11. A method according to anyone of claims 1-10, wherein said library of biological molecules comprises nucleic acid or a functional analogue thereof.

12. A method according to claim 11, wherein a biological molecule is blocked by the hybridization thereto of a nucleic acid or a functional equivalent thereof, comprising complementarity to at least part of said biological molecule.

13. A method according to anyone of claims 1-12, wherein a blocking agent is capable of blocking detection of two or more biological molecules, said molecules representing different combination of values for variables of said computational problem.

14. A method according to claim 13, wherein said two or more biological molecules represent false solutions of said problem.

15. A method according to any one of claim 11-14, wherein said blocking agent comprises at least one universal nucleotide or analogue thereof.

16. A method according to any one of claims 1-15, wherein said blocking agent is capable of blocking biological molecules that represent the same combination of values for variables for at least one clause of a conjunctive normal form representation of said computational problem.

17. A method according to any one of claims 11-16, wherein said nucleic acid comprises peptide nucleic acid.

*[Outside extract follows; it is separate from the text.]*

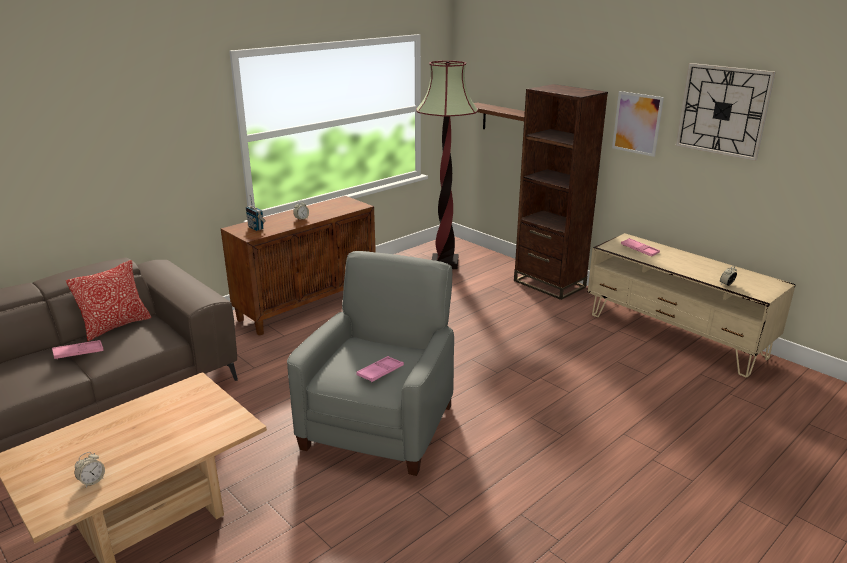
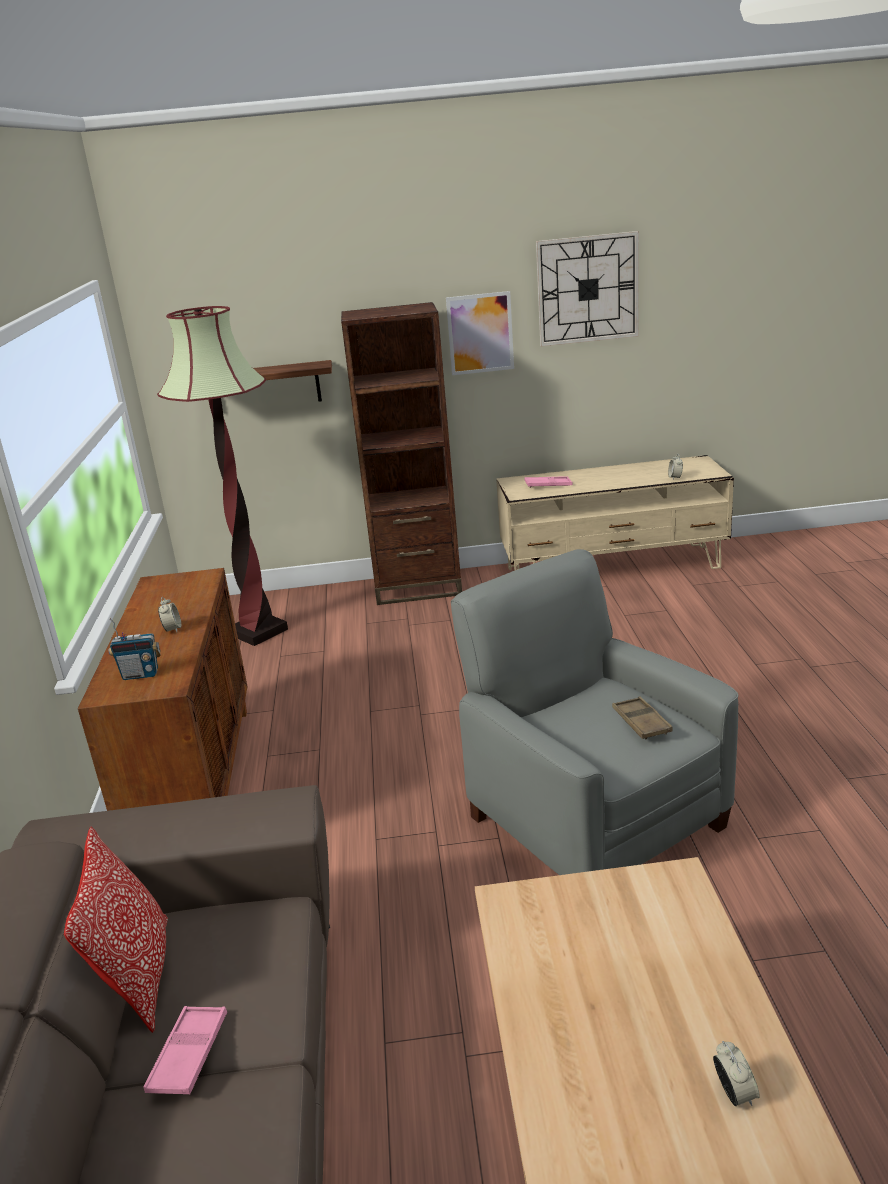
camera: 50 degrees left, 0 degrees up
(380, 372) = (641, 722): pink tray -> brown tray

18. A method according to anyone of claims 1-17, further comprising subjecting said library to an amplification step.

19. A method according to any one of claims 1-18, wherein said blocking at least in part prevents amplification of a blocked biological molecule.

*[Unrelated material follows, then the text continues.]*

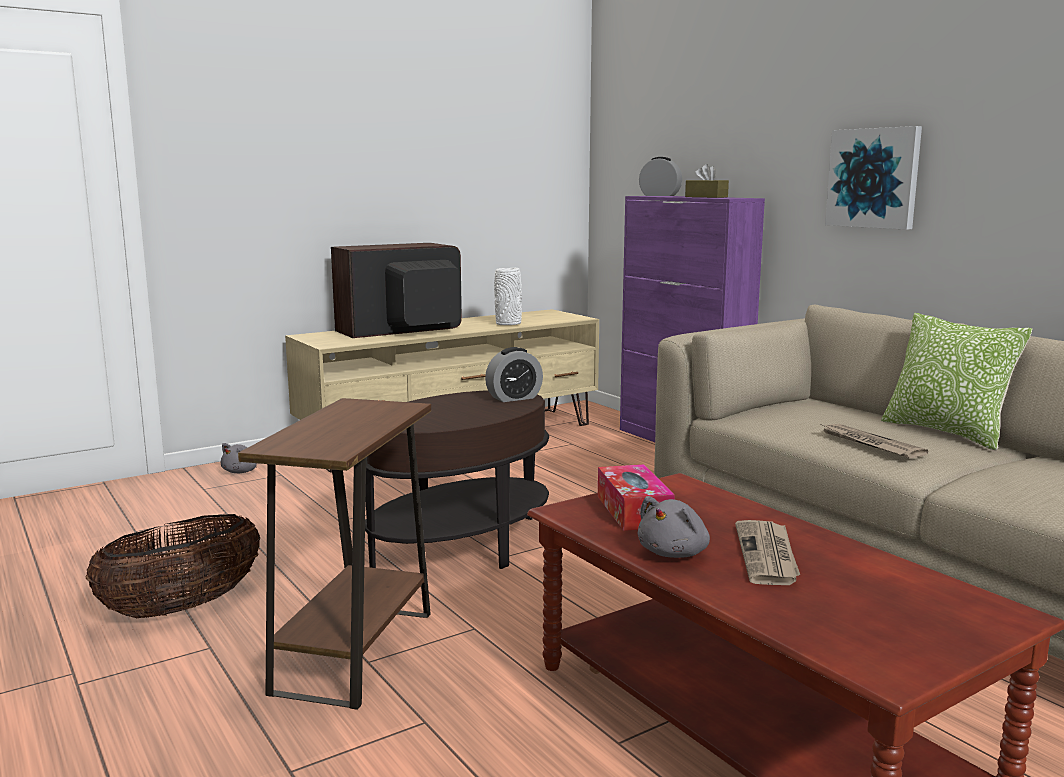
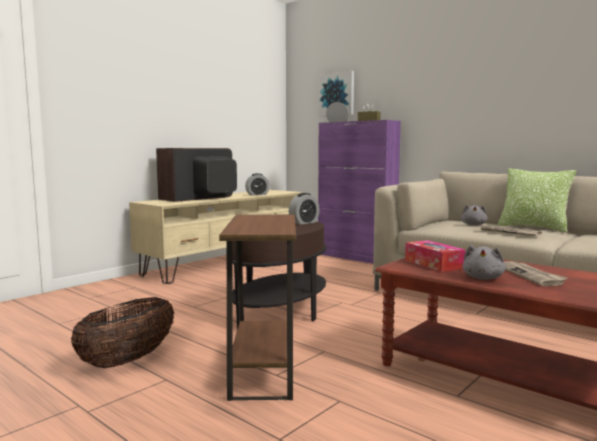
camera: 15 degrees left, 5 degrees down
(242, 471) = (107, 287): grey plush toy -> grey plush toy (473, 225)
(508, 324) = (257, 194): white vase -> alarm clock
(873, 178) = (464, 106): picture -> picture (336, 94)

20. A method according to claim 18 or claim 19, wherein said amplification step comprises a nucleic acid amplification reaction such as polymerase chain reaction and/or a nucleic acid amplification in a cell.

21. A method according to anyone of claims 1-20, wherein said blocking results in quenching of fluorescence of a blocked biological molecule.

22. A method according to anyone of claims 1-21, wherein a biological molecule and/or a blocked biological molecule is linked to a solid surface.

23. A method according to claim 22, wherein said solid surface comprises a multiplicity of compartments wherein each of said compartments comprises at least one biological molecule of said library.

24. Use of a blocking agent for enabling elimination of detection of a biological molecule in a library of biological molecules representing a set of combinations of values for variables of a computational problem.

25. A method according to anyone of claims 1-23 or a use according to claim 24, wherein said computational problem comprises a SAT problem a. d/or a SAT related problem.